*THE TASK*:
What's wanted is a faithful retyping of every entry, pictures excluded.

+++ RECORD EXTRACTS +++

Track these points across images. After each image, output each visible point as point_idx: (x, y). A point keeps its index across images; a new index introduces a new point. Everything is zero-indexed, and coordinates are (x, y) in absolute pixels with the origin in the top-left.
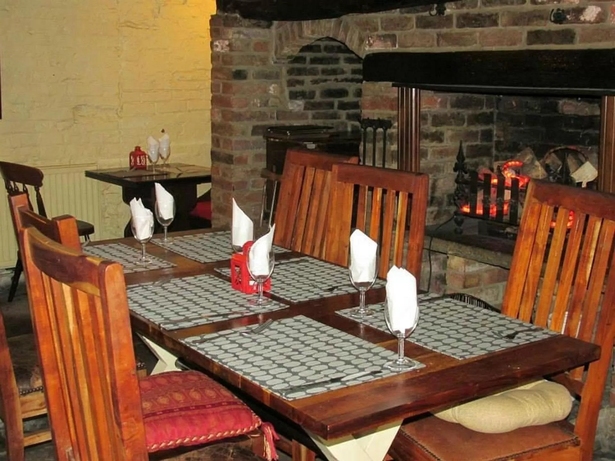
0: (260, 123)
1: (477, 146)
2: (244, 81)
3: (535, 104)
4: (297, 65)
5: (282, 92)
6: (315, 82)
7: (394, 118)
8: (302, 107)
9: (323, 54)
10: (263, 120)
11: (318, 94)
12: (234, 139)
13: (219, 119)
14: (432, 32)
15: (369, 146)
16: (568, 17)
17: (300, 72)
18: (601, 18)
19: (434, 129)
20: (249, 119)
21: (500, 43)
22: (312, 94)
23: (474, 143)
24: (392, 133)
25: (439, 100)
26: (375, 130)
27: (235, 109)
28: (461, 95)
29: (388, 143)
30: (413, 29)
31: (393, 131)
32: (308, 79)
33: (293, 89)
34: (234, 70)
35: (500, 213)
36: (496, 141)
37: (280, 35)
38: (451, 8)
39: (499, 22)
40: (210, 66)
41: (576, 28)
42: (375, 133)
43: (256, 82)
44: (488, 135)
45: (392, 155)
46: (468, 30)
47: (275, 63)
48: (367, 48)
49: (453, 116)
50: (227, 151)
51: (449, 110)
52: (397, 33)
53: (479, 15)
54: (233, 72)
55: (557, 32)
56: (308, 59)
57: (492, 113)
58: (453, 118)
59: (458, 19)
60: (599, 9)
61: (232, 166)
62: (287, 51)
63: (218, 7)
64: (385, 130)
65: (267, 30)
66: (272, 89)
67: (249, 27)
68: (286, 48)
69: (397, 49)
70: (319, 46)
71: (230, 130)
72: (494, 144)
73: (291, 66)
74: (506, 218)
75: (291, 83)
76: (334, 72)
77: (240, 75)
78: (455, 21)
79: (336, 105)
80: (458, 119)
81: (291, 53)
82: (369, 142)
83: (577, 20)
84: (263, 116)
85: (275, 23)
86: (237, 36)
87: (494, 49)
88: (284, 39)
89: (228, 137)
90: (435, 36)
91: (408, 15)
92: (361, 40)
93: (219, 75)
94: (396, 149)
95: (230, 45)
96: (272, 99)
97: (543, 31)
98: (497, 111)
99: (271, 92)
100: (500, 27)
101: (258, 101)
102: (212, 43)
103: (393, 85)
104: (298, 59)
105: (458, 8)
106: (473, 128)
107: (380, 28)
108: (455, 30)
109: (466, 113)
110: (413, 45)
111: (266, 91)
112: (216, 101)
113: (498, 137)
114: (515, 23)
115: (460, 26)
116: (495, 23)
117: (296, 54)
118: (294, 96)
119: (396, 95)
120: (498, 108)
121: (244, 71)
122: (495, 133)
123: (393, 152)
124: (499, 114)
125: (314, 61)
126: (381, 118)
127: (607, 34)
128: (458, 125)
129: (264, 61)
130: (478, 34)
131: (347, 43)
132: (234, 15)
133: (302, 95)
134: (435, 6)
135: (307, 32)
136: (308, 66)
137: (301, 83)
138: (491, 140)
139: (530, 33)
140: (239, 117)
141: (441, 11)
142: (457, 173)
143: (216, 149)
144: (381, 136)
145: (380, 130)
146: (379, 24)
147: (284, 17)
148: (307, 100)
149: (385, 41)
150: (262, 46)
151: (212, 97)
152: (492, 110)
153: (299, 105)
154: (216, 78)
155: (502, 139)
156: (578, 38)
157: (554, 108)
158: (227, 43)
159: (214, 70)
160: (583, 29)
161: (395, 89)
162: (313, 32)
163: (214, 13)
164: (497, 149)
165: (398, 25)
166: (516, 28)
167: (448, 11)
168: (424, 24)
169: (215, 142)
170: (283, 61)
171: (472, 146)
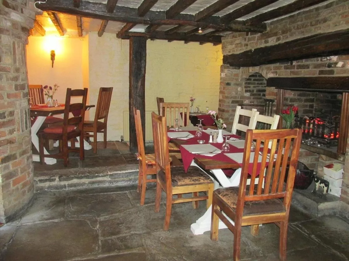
0: (234, 100)
1: (307, 110)
2: (230, 86)
3: (329, 96)
4: (248, 81)
5: (242, 90)
6: (254, 87)
7: (275, 99)
8: (249, 95)
9: (258, 78)
10: (235, 99)
11: (255, 91)
12: (225, 104)
13: (221, 98)
14: (289, 71)
15: (267, 108)
16: (332, 65)
17: (249, 84)
18: (343, 66)
19: (290, 103)
20: (230, 98)
21: (310, 74)
22: (253, 91)
23: (306, 109)
24: (274, 104)
25: (293, 93)
26: (269, 103)
27: (226, 95)
28: (301, 92)
29: (273, 107)
30: (283, 70)
31: (275, 103)
32: (252, 86)
33: (247, 89)
34: (226, 82)
35: (309, 132)
36: (315, 108)
37: (243, 71)
38: (295, 63)
39: (310, 67)
40: (220, 81)
41: (335, 69)
42: (269, 104)
43: (234, 86)
44: (312, 106)
45: (274, 111)
46: (300, 70)
47: (241, 80)
48: (268, 76)
49: (299, 99)
50: (223, 108)
51: (296, 97)
52: (278, 71)
53: (304, 65)
54: (226, 83)
55: (329, 71)
56: (252, 80)
57: (314, 98)
58: (298, 100)
59: (297, 66)
60: (343, 63)
61: (224, 113)
62: (244, 77)
63: (223, 63)
64: (272, 103)
65: (238, 70)
66: (239, 89)
67: (232, 69)
68: (244, 76)
69: (277, 76)
70: (256, 75)
71: (224, 101)
72: (314, 109)
73: (246, 81)
74: (311, 134)
75: (245, 87)
76: (261, 84)
77: (228, 84)
78: (296, 67)
79: (262, 95)
80: (300, 100)
81: (246, 77)
82: (267, 107)
83: (335, 67)
84: (235, 97)
85: (241, 68)
86: (228, 72)
87: (308, 76)
88: (243, 73)
89: (223, 104)
90: (290, 72)
91: (282, 65)
92: (267, 73)
93: (222, 84)
94: (275, 109)
95: (226, 75)
96: (239, 92)
97: (324, 70)
98: (316, 98)
99: (239, 90)
100: (310, 69)
101: (234, 93)
102: (221, 74)
103: (275, 88)
104: (248, 79)
105: (297, 63)
106: (306, 104)
107: (272, 70)
108: (296, 70)
109: (303, 98)
110: (282, 75)
111: (237, 89)
112: (221, 92)
113: (316, 107)
114: (315, 67)
115: (297, 69)
116: (308, 68)
117: (248, 78)
118: (246, 91)
119: (276, 91)
120: (316, 97)
121: (230, 83)
122: (315, 105)
123: (274, 110)
124: (316, 99)
125: (254, 80)
126: (271, 99)
127: (345, 72)
128: (300, 102)
129: (237, 80)
130: (303, 71)
131: (262, 74)
132: (227, 65)
133: (250, 91)
134: (290, 62)
135: (250, 71)
136: (252, 81)
137: (250, 87)
138: (313, 108)
139: (320, 71)
140: (227, 97)
141: (292, 64)
142: (295, 118)
143: (220, 108)
144: (271, 105)
145: (271, 103)
146: (272, 68)
147: (244, 66)
148: (251, 93)
149: (274, 74)
150: (237, 75)
151: (220, 91)
152: (314, 97)
153: (248, 94)
154: (221, 85)
155: (317, 108)
156: (335, 73)
157: (335, 97)
158: (225, 74)
159: (221, 83)
160: (337, 70)
161: (276, 89)
162: (252, 71)
163: (222, 64)
164: (315, 111)
165: (278, 68)
166: (315, 69)
167: (294, 64)
168: (286, 68)
169: (220, 105)
170: (243, 80)
171: (305, 110)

+++

*ANSWER FOR THIS EXERCISE*:
Track these points across images. After each image, output each visible point as point_idx: (x, y). A point keeps its index across images; a new index introduces a new point. Everything is zero-indexed, and coordinates are (x, y) in absolute pixels with the origin in the top-left.
0: (260, 123)
1: (477, 146)
2: (244, 81)
3: (535, 104)
4: (297, 65)
5: (282, 92)
6: (315, 82)
7: (394, 118)
8: (302, 107)
9: (323, 54)
10: (263, 120)
11: (318, 94)
12: (234, 139)
13: (219, 119)
14: (432, 32)
15: (369, 146)
16: (568, 17)
17: (300, 72)
18: (601, 18)
19: (434, 129)
20: (249, 119)
21: (500, 43)
22: (312, 94)
23: (474, 143)
24: (392, 133)
25: (439, 100)
26: (375, 130)
27: (235, 109)
28: (461, 95)
29: (388, 143)
30: (413, 29)
31: (393, 131)
32: (308, 79)
33: (293, 89)
34: (234, 70)
35: (500, 213)
36: (496, 141)
37: (280, 35)
38: (451, 8)
39: (499, 22)
40: (210, 66)
41: (576, 28)
42: (375, 133)
43: (256, 82)
44: (488, 135)
45: (392, 155)
46: (468, 30)
47: (275, 63)
48: (367, 48)
49: (453, 116)
50: (227, 151)
51: (449, 110)
52: (397, 33)
53: (479, 15)
54: (233, 72)
55: (557, 32)
56: (308, 59)
57: (492, 113)
58: (453, 118)
59: (458, 19)
60: (599, 9)
61: (232, 166)
62: (287, 51)
63: (218, 7)
64: (385, 130)
65: (267, 30)
66: (272, 89)
67: (249, 27)
68: (286, 48)
69: (397, 49)
70: (319, 46)
71: (230, 130)
72: (494, 144)
73: (291, 66)
74: (506, 218)
75: (291, 83)
76: (334, 72)
77: (240, 75)
78: (455, 21)
79: (336, 105)
80: (458, 119)
81: (291, 53)
82: (369, 142)
83: (577, 20)
84: (263, 116)
85: (275, 23)
86: (237, 36)
87: (494, 49)
88: (284, 39)
89: (228, 137)
90: (435, 36)
91: (408, 15)
92: (361, 40)
93: (219, 75)
94: (396, 149)
95: (230, 45)
96: (272, 99)
97: (543, 31)
98: (497, 111)
99: (271, 92)
100: (500, 27)
101: (258, 101)
102: (212, 43)
103: (393, 85)
104: (298, 59)
105: (458, 8)
106: (473, 128)
107: (380, 28)
108: (455, 30)
109: (466, 113)
110: (413, 45)
111: (266, 91)
112: (216, 101)
113: (498, 137)
114: (515, 23)
115: (460, 26)
116: (495, 23)
117: (296, 54)
118: (294, 96)
119: (396, 95)
120: (498, 108)
121: (244, 71)
122: (495, 133)
123: (393, 152)
124: (499, 114)
125: (314, 61)
126: (381, 118)
127: (607, 34)
128: (458, 125)
129: (264, 61)
130: (478, 34)
131: (347, 43)
132: (234, 15)
133: (302, 95)
134: (435, 6)
135: (307, 32)
136: (308, 66)
137: (301, 83)
138: (491, 140)
139: (530, 33)
140: (239, 117)
141: (441, 11)
142: (457, 173)
143: (216, 149)
144: (381, 136)
145: (380, 130)
146: (379, 24)
147: (284, 17)
148: (307, 100)
149: (385, 41)
150: (262, 46)
151: (212, 97)
152: (492, 110)
153: (299, 105)
154: (216, 78)
155: (502, 139)
156: (578, 38)
157: (554, 108)
158: (227, 43)
159: (214, 70)
160: (583, 29)
161: (395, 89)
162: (313, 32)
163: (214, 13)
164: (497, 149)
165: (398, 25)
166: (516, 28)
167: (448, 11)
168: (424, 24)
169: (215, 142)
170: (283, 61)
171: (472, 146)
0: (234, 100)
1: (307, 110)
2: (230, 86)
3: (329, 96)
4: (248, 81)
5: (242, 90)
6: (254, 87)
7: (275, 99)
8: (249, 95)
9: (258, 78)
10: (235, 99)
11: (255, 91)
12: (225, 104)
13: (221, 98)
14: (289, 71)
15: (267, 108)
16: (332, 65)
17: (249, 84)
18: (343, 66)
19: (290, 103)
20: (230, 98)
21: (310, 74)
22: (253, 91)
23: (306, 109)
24: (274, 104)
25: (293, 93)
26: (269, 103)
27: (226, 95)
28: (301, 92)
29: (273, 107)
30: (283, 70)
31: (275, 103)
32: (252, 86)
33: (247, 89)
34: (226, 82)
35: (309, 132)
36: (315, 108)
37: (243, 71)
38: (295, 63)
39: (310, 67)
40: (220, 81)
41: (335, 69)
42: (269, 104)
43: (234, 86)
44: (312, 106)
45: (274, 111)
46: (300, 70)
47: (241, 80)
48: (268, 76)
49: (299, 99)
50: (223, 108)
51: (296, 97)
52: (278, 71)
53: (304, 65)
54: (226, 83)
55: (329, 71)
56: (252, 80)
57: (314, 98)
58: (298, 100)
59: (297, 66)
60: (343, 63)
61: (224, 113)
62: (244, 77)
63: (223, 63)
64: (272, 103)
65: (238, 70)
66: (239, 89)
67: (232, 69)
68: (244, 76)
69: (277, 76)
70: (256, 75)
71: (224, 101)
72: (314, 109)
73: (246, 81)
74: (311, 134)
75: (245, 87)
76: (261, 84)
77: (228, 84)
78: (296, 67)
79: (262, 95)
80: (300, 100)
81: (246, 77)
82: (267, 107)
83: (335, 67)
84: (235, 97)
85: (241, 68)
86: (228, 72)
87: (308, 76)
88: (243, 73)
89: (223, 104)
90: (290, 72)
91: (282, 65)
92: (267, 73)
93: (222, 84)
94: (275, 109)
95: (226, 75)
96: (239, 92)
97: (324, 70)
98: (316, 98)
99: (239, 90)
100: (310, 69)
101: (234, 93)
102: (221, 74)
103: (275, 88)
104: (248, 79)
105: (297, 63)
106: (306, 104)
107: (272, 70)
108: (296, 70)
109: (303, 98)
110: (282, 75)
111: (237, 89)
112: (221, 92)
113: (316, 107)
114: (315, 67)
115: (297, 69)
116: (308, 68)
117: (248, 78)
118: (246, 91)
119: (276, 91)
120: (316, 97)
121: (230, 83)
122: (315, 105)
123: (274, 110)
124: (316, 99)
125: (254, 80)
126: (271, 99)
127: (345, 72)
128: (300, 102)
129: (237, 80)
130: (303, 71)
131: (262, 74)
132: (227, 65)
133: (250, 91)
134: (290, 62)
135: (250, 71)
136: (252, 81)
137: (250, 87)
138: (313, 108)
139: (320, 71)
140: (227, 97)
141: (292, 64)
142: (295, 118)
143: (220, 108)
144: (271, 105)
145: (271, 103)
146: (272, 68)
147: (244, 66)
148: (251, 93)
149: (274, 74)
150: (237, 75)
151: (220, 91)
152: (314, 97)
153: (248, 94)
154: (221, 85)
155: (317, 108)
156: (335, 73)
157: (335, 97)
158: (225, 74)
159: (221, 83)
160: (337, 70)
161: (276, 89)
162: (252, 71)
163: (222, 64)
164: (315, 111)
165: (278, 68)
166: (315, 69)
167: (294, 64)
168: (286, 68)
169: (220, 105)
170: (243, 80)
171: (305, 110)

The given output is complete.